Dünyanın yuvarlak olduğu ve Güneşin etrafında döndüğü görüşünü ortaya atan bilim adamları bu görüşlerini toplumlara kabul ettirmekte zorlandılar. Söz gelimi, gerçeği İslam Bilginlerinden öğrenen Galile, bu görüşlerinden ötürü 1633 yılında yargılandı ve kilise tarafından müebbet hapse mahkum edildi. Sonrasında batı aydınlanma çağına girdi ama onların karanlığı da İslam Dünyası üzerine çöktü. Sanılmasın ki İslam Dünyası bu karanlıktan tamamıyla kurtulmuş durumda. Youtube de Şeyh Bender El Hayberi adındaki bir Suudi İmamın konuşmasına bakarsak ne demek istediğimi daha iyi anlatmış olurum. Bu din adamına göre Dünya yuvarlak değil düzdür ve Güneş döner Dünya dönmez. El Hayberi diyor ki “Dünya yuvarlak olsaydı uzaya düşerdik, ucuna geldiğimiz de tepe taklak olurduk, Dünya dönüyor olsaydı sallanırdık, dönme dolapta bile midemiz bulanırken Dünyanın dönmesine nasıl dayanacaktık.” Bu tanınmış imamın başka görüşleri de var: “Dünyayı Güneş değil ışık topları aydınlatır, Ay ışığını Güneşten almaz” Diyeceksiniz ki, bilgisizin biri, önemli değil. Hayır, adam ülkesinde önemli ama ondan daha önemli bir adam var ki görüşleri daha tehlikeli. Adı, Abdülaziz Bin Baz kendisi Suudi Arabistan Diyanet İşleri Başkanlığını uzun yıllar yapmış. Medine Üniversitesi bu zatın bir kitabını yayınlamış: “Gezegenlere Gitmenin Mümkün ve Dünyanın Sabit, Güneşin ise Hareket Ettiğine Dair İlmi ve Nakli Deliller” Bin Baz bakınız neler söylüyor: “Halkın Dünyanın yuvarlak olduğuna ve Güneşin etrafında döndüğüne inanmasını üzüntüyle gördüm ve bu fitneye dur demek için bu kitabı kaleme aldım. Dünyanın yuvarlak oluşuna inananlar kafir veya mürted (dinden dönmüş) olanlardır. Bunlar tövbe etmezlerse öldürülmeleri vaciptir, kanları ve malları helaldir.."

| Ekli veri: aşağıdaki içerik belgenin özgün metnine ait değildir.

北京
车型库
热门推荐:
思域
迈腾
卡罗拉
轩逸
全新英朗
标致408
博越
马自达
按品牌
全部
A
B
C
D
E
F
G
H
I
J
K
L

Bu bilgiyi Dr. Edip Yüksel’in “Türkçe Kur'an Çevirilerindeki Hatalar” adlı kitabından aldım.
Yine Youtube’de Dünyanın yuvarlak olduğuna ve döndüğüne inananlara dayılanan bir yurttaşımız var ki, bunların yanında ne kadar masum kalıyor. Öte yandan cübbeli ya da rütbeli kimi din bilgini geçinenlerin ortaya koydukları görüşlere bakınca Bin Baz’ın ya da El Hayberi’nin çokta uzağında olmadıklarını görürüz.
Eski Bakan Erdoğan Bayraktar boşuna mı demişti: “Müslümanlardan mucit çıkmaz”
Müslümanlardan vaktiyle İslam Uygarlığı çıkmıştı. Ama onlar Allah’ın “Göklerin yaratılışındaki ayetlere bakmaz mısınız” uyarısını öküz gibi bakmak değil, araştırmayla gözlem ile bakmak olarak anlayanlardı. Bu ifadeyi de Katip Çelebi'nin 17. Yüzyılda yazdığı “Mizan” adlı kitabından aldım.
Duyuların bilgisi, aklın bilimlik bilgisi ve felsefi bilgiden söz etmiştim. Felsefi bilgi, bilimlik bilgileri bilip bunları akıl yürütmeyle yeni bilgilere ulaşmanın aracı yapanlardı.
Osmanlı Sultan Süleyman’dan başlayarak felsefeyi dışladı ve çöküş böyle başladı. Bunu da Katip Çelebi söylüyor. Çünkü felsefe bilimlere yol gösterir.